▶ **TASK ITEM**
List every line below that contains the word "lens", matching its case exactly.

▶ **DATA BELOW**
+---+
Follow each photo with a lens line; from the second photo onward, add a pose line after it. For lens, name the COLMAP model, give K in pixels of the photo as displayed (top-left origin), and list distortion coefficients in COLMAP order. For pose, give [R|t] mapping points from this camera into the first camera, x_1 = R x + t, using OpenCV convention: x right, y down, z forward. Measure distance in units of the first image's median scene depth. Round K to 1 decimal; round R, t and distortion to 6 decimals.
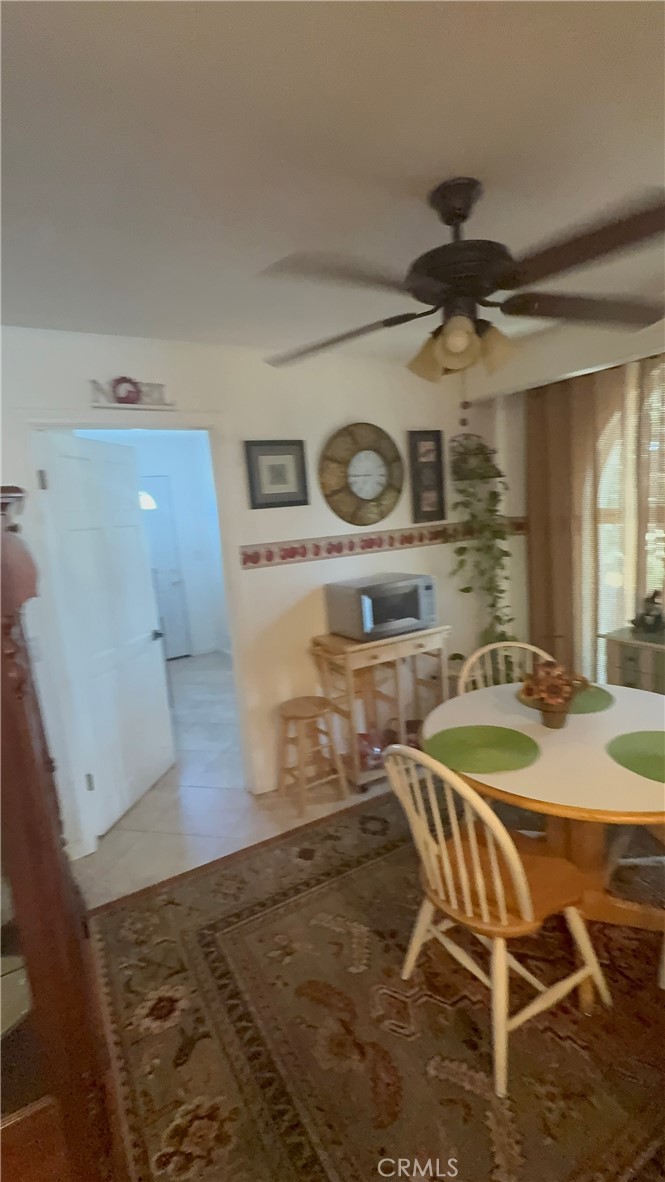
lens RADIAL K [[544.3, 0, 337.3], [0, 544.3, 587.9], [0, 0, 1]] dist [-0.000712, 0.000073]
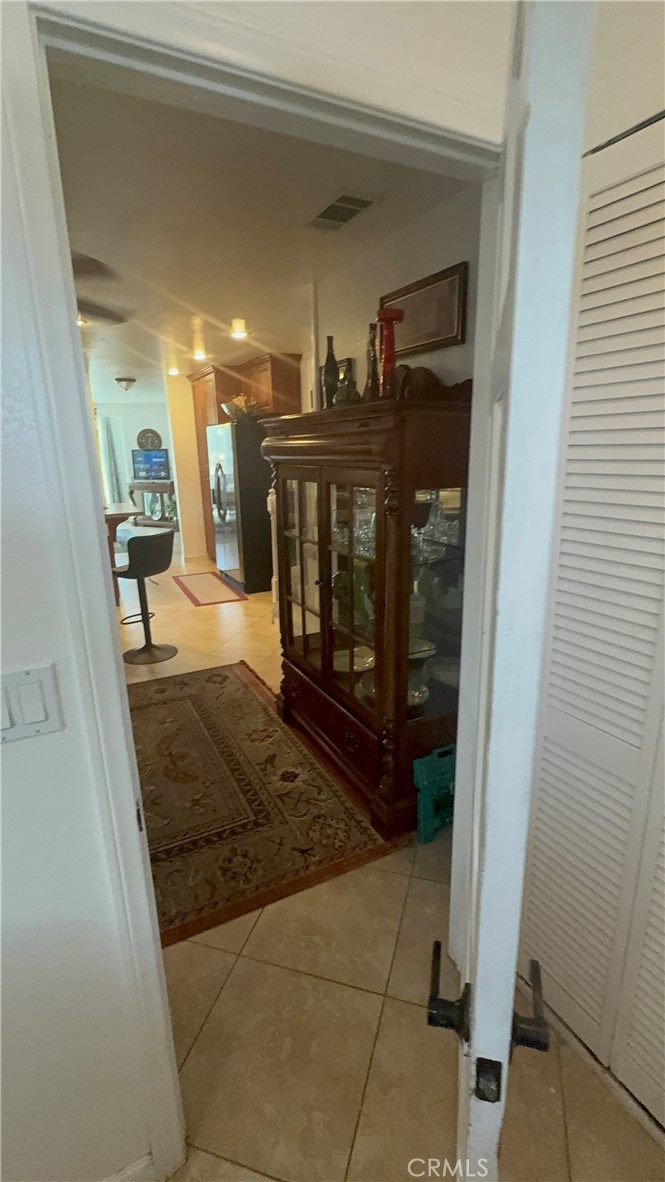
lens RADIAL K [[544.3, 0, 331.6], [0, 544.3, 591.3], [0, 0, 1]] dist [-0.000712, 0.000073]
pose [[-0.993542, 0.076946, 0.083389, -0.351477], [0.103640, 0.914578, 0.390904, -0.141230], [-0.046187, 0.397022, -0.916646, 1.264162]]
+---+
▶ **WRITTEN REPLY**
Follow each photo with a lens line; from the second photo onward, add a pose line after it. For lens, name the COLMAP model, give K in pixels of the photo as displayed (top-left origin), and list distortion coefficients in COLMAP order. For pose, give [R|t] mapping points from this camera into the first camera, x_1 = R x + t, using OpenCV convention: x right, y down, z forward. Measure distance in units of the first image's median scene depth. Round K to 1 decimal; round R, t and distortion to 6 decimals.
lens RADIAL K [[544.3, 0, 337.3], [0, 544.3, 587.9], [0, 0, 1]] dist [-0.000712, 0.000073]
lens RADIAL K [[544.3, 0, 331.6], [0, 544.3, 591.3], [0, 0, 1]] dist [-0.000712, 0.000073]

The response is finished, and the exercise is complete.